Solo entrando in quest’ottica possiamo capire l’ironia con vengono sbeffeggiati gli abiti da mercatino di Corbyn, la sua anzianità o la sua mancata appartenenza ai circuiti che contano. Venghino allora i signori editorialisti, e ci spieghino cortesemente l’esatta alchimia della vittoria. Un volto sorridente e giovanile? Un curriculum farcito di master? Una carriera in perenne ascensione? O l’adozione di misure compatibili con gli interessi di chi tiene in mano il sistema? Forse quest’ultimo requisito può bastare a compensare eventuali carenze in tutto il resto.

L’idea maestra è che il radicalismo non paga: i risultati elettorali arrivano strizzando l’occhio al famigerato elettorato moderato (bestia più immaginaria che reale) e soprattutto alla finanza che ormai tutto permea e benedice. Personaggi come Tsipras, (e, se mai andrà avanti, Corbyn), sono solo incidenti di percorso, ostacoli temporanei allo scontato trionfo politico del liberismo.

Qualche analista si spinge oltre.
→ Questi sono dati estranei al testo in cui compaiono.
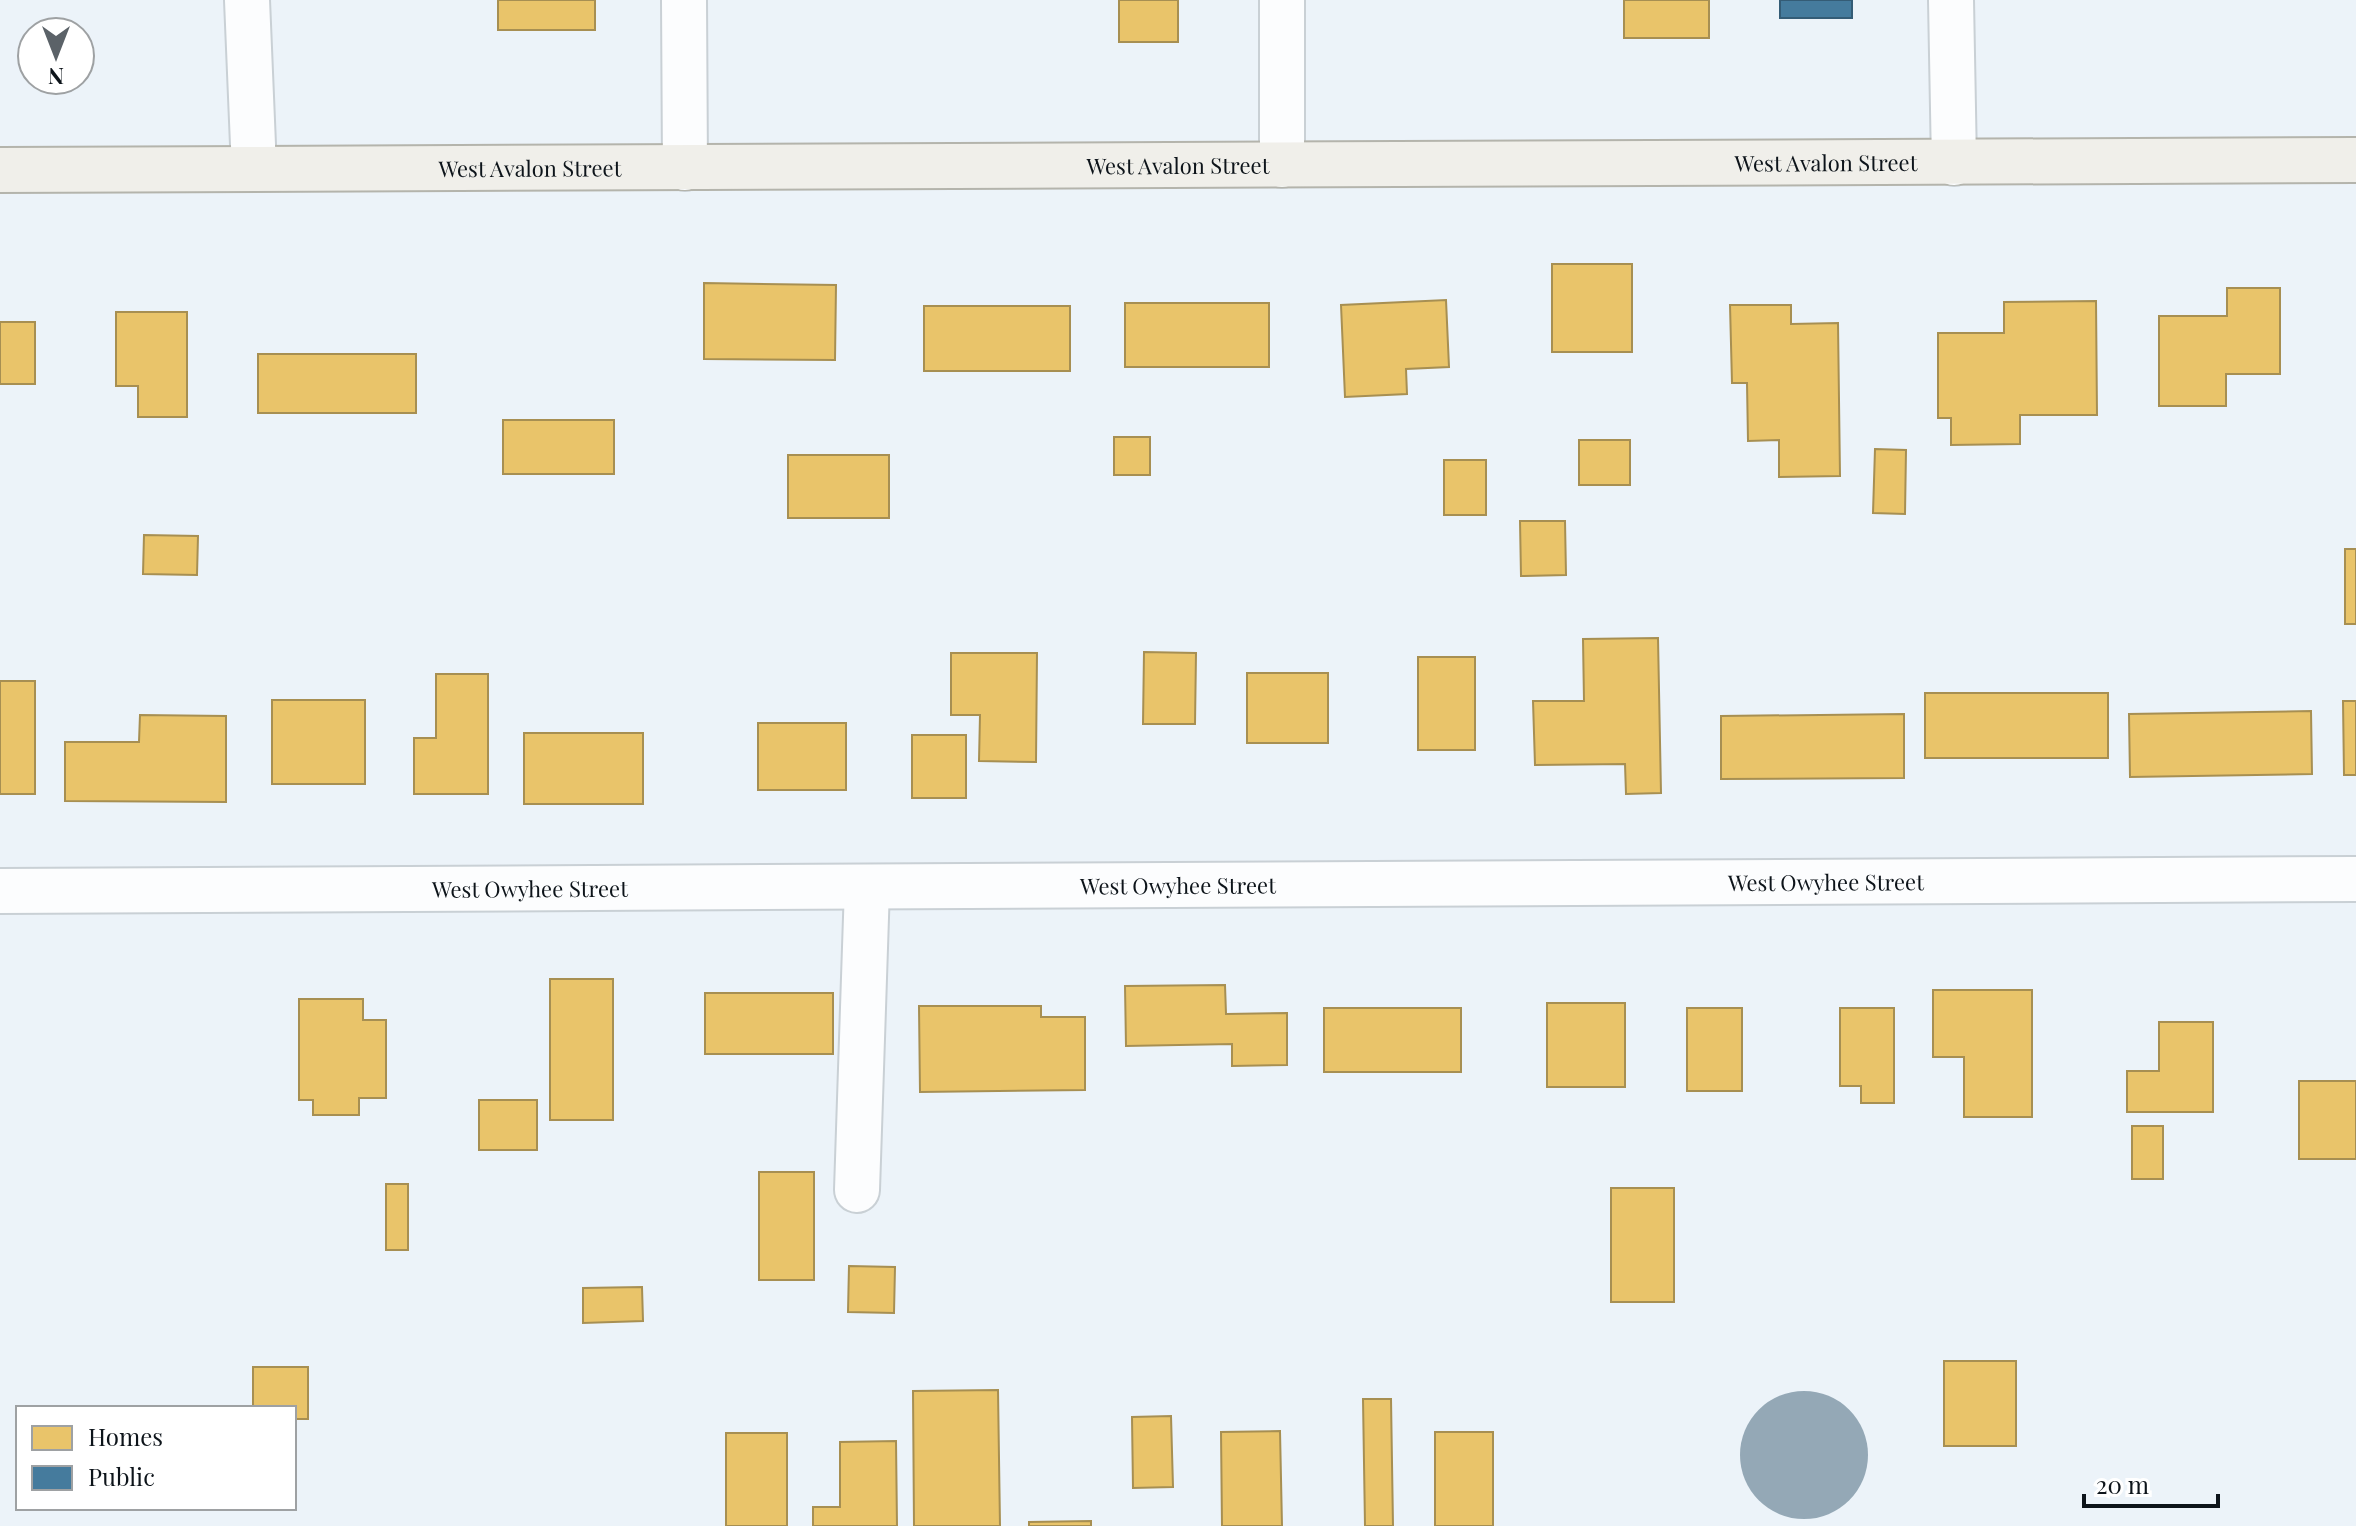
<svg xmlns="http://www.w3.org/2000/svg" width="2356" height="1526" font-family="'Playfair Display',serif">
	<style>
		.homes { fill: #e9c46a; stroke: #a78f52; stroke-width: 2 }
		.public { fill: #457b9d; stroke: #345c76; stroke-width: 2 }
		.building { fill: #94a8b6 }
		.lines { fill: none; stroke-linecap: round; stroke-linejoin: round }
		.minor-casing { stroke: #c9d0d5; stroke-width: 48 }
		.major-casing { stroke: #b4b4ac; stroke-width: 48 }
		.minor { stroke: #fcfdfe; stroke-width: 44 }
		.major { stroke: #f0efea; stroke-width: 44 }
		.labels { text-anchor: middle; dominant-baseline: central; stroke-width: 8; stroke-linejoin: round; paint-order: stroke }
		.street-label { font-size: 22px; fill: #0d141a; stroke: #fff }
	</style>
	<rect width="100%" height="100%" fill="#ecf3f9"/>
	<path class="homes" d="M 498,0 L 595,0 L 595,30 L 498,30 Z
		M 1119,0 L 1178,0 L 1178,42 L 1119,42 Z
		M 1624,0 L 1709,0 L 1709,38 L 1624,38 Z
		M 1552,264 L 1632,264 L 1632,352 L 1552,352 Z
		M 704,283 L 836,285 L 835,360 L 704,359 Z
		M 2227,288 L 2280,288 L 2280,374 L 2226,374 L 2226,406 L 2159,406 L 2159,316 L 2227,316 Z
		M 1446,300 L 1449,367 L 1406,369 L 1407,394 L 1345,397 L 1341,305 Z
		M 2096,301 L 2097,415 L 2020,415 L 2020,444 L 1951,445 L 1951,418 L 1938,418 L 1938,333 L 2004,333 L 2004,302 Z
		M 1125,303 L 1269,303 L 1269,367 L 1125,367 Z
		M 1730,305 L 1791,305 L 1791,324 L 1838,323 L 1840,476 L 1779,477 L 1779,440 L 1748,441 L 1747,383 L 1732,383 Z
		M 924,306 L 1070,306 L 1070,371 L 924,371 Z
		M 116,312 L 187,312 L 187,417 L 138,417 L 138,386 L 116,386 Z
		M 0,322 L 35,322 L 35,384 L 0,384 Z
		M 258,354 L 416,354 L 416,413 L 258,413 Z
		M 503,420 L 614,420 L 614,474 L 503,474 Z
		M 1114,437 L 1150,437 L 1150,475 L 1114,475 Z
		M 1579,440 L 1630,440 L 1630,485 L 1579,485 Z
		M 1875,449 L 1906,450 L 1905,514 L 1873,513 Z
		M 788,455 L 889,455 L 889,518 L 788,518 Z
		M 1444,460 L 1486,460 L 1486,515 L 1444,515 Z
		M 1520,521 L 1565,521 L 1566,575 L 1521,576 Z
		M 144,535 L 198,536 L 197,575 L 143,574 Z
		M 2345,549 L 2356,549 L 2356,624 L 2345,624 Z
		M 1658,638 L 1661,793 L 1626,794 L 1625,764 L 1535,765 L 1533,701 L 1584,701 L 1583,639 Z
		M 1144,652 L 1196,653 L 1195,724 L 1143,724 Z
		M 951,653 L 1037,653 L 1036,762 L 979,761 L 980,715 L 951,715 Z
		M 1418,657 L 1475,657 L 1475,750 L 1418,750 Z
		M 1247,673 L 1328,673 L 1328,743 L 1247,743 Z
		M 436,674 L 488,674 L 488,794 L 414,794 L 414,738 L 436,738 Z
		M 0,681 L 35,681 L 35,794 L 0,794 Z
		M 1925,693 L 2108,693 L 2108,758 L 1925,758 Z
		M 272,700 L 365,700 L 365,784 L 272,784 Z
		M 2343,701 L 2356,701 L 2356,775 L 2344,775 Z
		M 2311,711 L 2312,774 L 2130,777 L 2129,714 Z
		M 1904,714 L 1904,778 L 1721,779 L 1721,716 Z
		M 140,715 L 226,716 L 226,802 L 65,801 L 65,742 L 139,742 Z
		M 758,723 L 846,723 L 846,790 L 758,790 Z
		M 524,733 L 643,733 L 643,804 L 524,804 Z
		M 912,735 L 966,735 L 966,798 L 912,798 Z
		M 550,979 L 613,979 L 613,1120 L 550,1120 Z
		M 1225,985 L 1226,1014 L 1287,1013 L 1287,1065 L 1232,1066 L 1232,1044 L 1126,1046 L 1125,986 Z
		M 1933,990 L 2032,990 L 2032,1117 L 1964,1117 L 1964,1057 L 1933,1057 Z
		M 705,993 L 833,993 L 833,1054 L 705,1054 Z
		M 299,999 L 363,999 L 363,1020 L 386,1020 L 386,1098 L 359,1098 L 359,1115 L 313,1115 L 313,1100 L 299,1100 Z
		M 1547,1003 L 1625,1003 L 1625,1087 L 1547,1087 Z
		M 919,1006 L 1041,1006 L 1041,1017 L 1085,1017 L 1085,1090 L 920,1092 Z
		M 1324,1008 L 1461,1008 L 1461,1072 L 1324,1072 Z
		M 1687,1008 L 1742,1008 L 1742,1091 L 1687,1091 Z
		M 1840,1008 L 1894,1008 L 1894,1103 L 1861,1103 L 1861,1086 L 1840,1086 Z
		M 2159,1022 L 2213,1022 L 2213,1112 L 2127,1112 L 2127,1071 L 2159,1071 Z
		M 2299,1081 L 2356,1081 L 2356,1159 L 2299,1159 Z
		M 479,1100 L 537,1100 L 537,1150 L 479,1150 Z
		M 2132,1126 L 2163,1126 L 2163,1179 L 2132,1179 Z
		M 759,1172 L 814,1172 L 814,1280 L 759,1280 Z
		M 386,1184 L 408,1184 L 408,1250 L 386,1250 Z
		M 1611,1188 L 1674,1188 L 1674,1302 L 1611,1302 Z
		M 849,1266 L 895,1267 L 894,1313 L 848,1312 Z
		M 642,1287 L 643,1321 L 583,1323 L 583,1288 Z
		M 1944,1361 L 2016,1361 L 2016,1446 L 1944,1446 Z
		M 253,1367 L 308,1367 L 308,1419 L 294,1419 L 294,1408 L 253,1408 Z
		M 998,1390 L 1000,1526 L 914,1526 L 913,1391 Z
		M 1363,1399 L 1391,1399 L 1393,1526 L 1365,1526 Z
		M 1171,1416 L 1173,1487 L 1133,1488 L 1132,1417 Z
		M 1280,1431 L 1282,1526 L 1222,1526 L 1221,1432 Z
		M 1435,1432 L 1493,1432 L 1493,1526 L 1435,1526 Z
		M 726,1433 L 787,1433 L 787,1526 L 726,1526 Z
		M 896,1441 L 897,1526 L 813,1526 L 813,1507 L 840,1507 L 840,1442 Z
		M 1091,1521 L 1091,1526 L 1029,1526 L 1029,1522 Z"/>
	<path class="public" d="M 1780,0 L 1852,0 L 1852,18 L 1780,18 Z"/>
	<path class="building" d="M1740 1455a64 64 0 1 1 128 0a64 64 0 1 1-128 0Z"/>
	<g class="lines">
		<defs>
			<g id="minor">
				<path d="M 247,0 L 254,169"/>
				<path d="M 684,0 L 685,168"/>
				<path d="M 1282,0 L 1282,165"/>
				<path d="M 1951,0 L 1954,163"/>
				<path id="s1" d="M 0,891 L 2356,879"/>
				<path d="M 857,1190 L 867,887"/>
			</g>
			<g id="major">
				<path id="s2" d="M 0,170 L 2356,160"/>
			</g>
		</defs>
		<use href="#minor" class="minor-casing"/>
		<use href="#major" class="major-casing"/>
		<use href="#minor" class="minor"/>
		<use href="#major" class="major"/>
	</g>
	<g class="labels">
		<g class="street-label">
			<text stroke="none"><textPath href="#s2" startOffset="1826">West Avalon Street</textPath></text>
			<text stroke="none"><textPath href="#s2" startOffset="1178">West Avalon Street</textPath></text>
			<text stroke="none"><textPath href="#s2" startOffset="530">West Avalon Street</textPath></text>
			<text stroke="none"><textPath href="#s1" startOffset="1826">West Owyhee Street</textPath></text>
			<text stroke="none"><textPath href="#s1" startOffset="1178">West Owyhee Street</textPath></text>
			<text stroke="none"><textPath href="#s1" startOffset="530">West Owyhee Street</textPath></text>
		</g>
	</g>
	<rect x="16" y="1406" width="280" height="104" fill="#ffffff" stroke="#9ea1a3" stroke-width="2"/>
	<rect x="32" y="1426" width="40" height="24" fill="#e9c46a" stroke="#9ea1a3" stroke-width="2"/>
	<text x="88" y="1446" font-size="24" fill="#0d141a">Homes</text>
	<rect x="32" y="1466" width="40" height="24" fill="#457b9d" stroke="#9ea1a3" stroke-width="2"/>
	<text x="88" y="1486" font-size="24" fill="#0d141a">Public</text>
	<g transform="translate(56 56) rotate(180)"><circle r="38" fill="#ffffff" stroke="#9ea1a3" stroke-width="2"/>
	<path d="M0-6L14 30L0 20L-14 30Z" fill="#5b6268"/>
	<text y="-12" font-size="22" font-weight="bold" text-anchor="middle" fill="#0d141a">N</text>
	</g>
	<path d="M2084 1494v12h134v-12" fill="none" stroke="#0d141a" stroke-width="4"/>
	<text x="2096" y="1494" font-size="24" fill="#0d141a" stroke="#ffffff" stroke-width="6" paint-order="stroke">20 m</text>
</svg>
L’equazione democrazia = capitalismo è il pretesto ottimale per accostamenti improbabili, esplicitati o anche solo ventilati (Corbyn amico di Hamas, Hezbollah e Putin, secondo il sottile Polito; simile a Trump e Le Pen per Riotta), adatti a creare paure mitologiche verso coalizioni del Male di fatto inesistenti. Qualsiasi rottura di schemi diventa un pericolo per tutti, non solo per gli schemi. Come se la stabilità delle classi dirigenti al potere fosse realmente correlata a quella delle istituzioni o dei cittadini che le sostengono. Una trappola cognitiva da cui è difficile uscire. Molto più difficile di quanto possa sembrare.

Ma torniamo a Corbyn. Nell’isteria collettiva delle cassandre di destra e di sinistra, pochi si sono chiesti il motivo del suo successo. E ancora meno persone si sono interrogate sulle opportunità derivanti da questa leadership. Se per un attimo distinguiamo le opportunità dalle chance (di vittoria), ci rendiamo forse conto che la discussione può andare su binari diversi e più interessanti. Se ci offrirà ricette alternative, o anche solo visioni più aperte per comprendere un mondo ormai illeggibile con le solite vecchie lenti, allora la leadership di Corbyn rappresenterà un’opportunità senza precedenti. Tutto questo, naturalmente, a prescindere dai risultati immediati delle urne, per i quali tra l’altro si dovrà attendere ancora un bel po’.

Ma ai nostri editorialisti questi dettagli non importano. Sono troppo impegnati a trovare analogie tra Corbyn e Grillo, Le Pen, Salvini, Tsipras, Chavez, Al Baghdadi, Kim Jong-Un. Dando per scontato (o fingendo) che esista un minimo comune denominatore reale tra soggetti e storie diversissime.

A pensarci bene è incredibile: mai un perdente ha ricevuto tutte queste attenzioni. Non che sia ancora chiaro, peraltro, come un perdente abbia potuto (stra)vincere delle elezioni primarie. Né tanto meno come possa diventare un pericolo per la sicurezza nazionale, per l’economia e per le famiglie britanniche (giusto per parafrasare un sobrio David Cameron).

In attesa di capire tutto ciò, ci ritagliamo un piccolo spazio in platea. Qualcosa ci dice che il copione non verrà del tutto rispettato.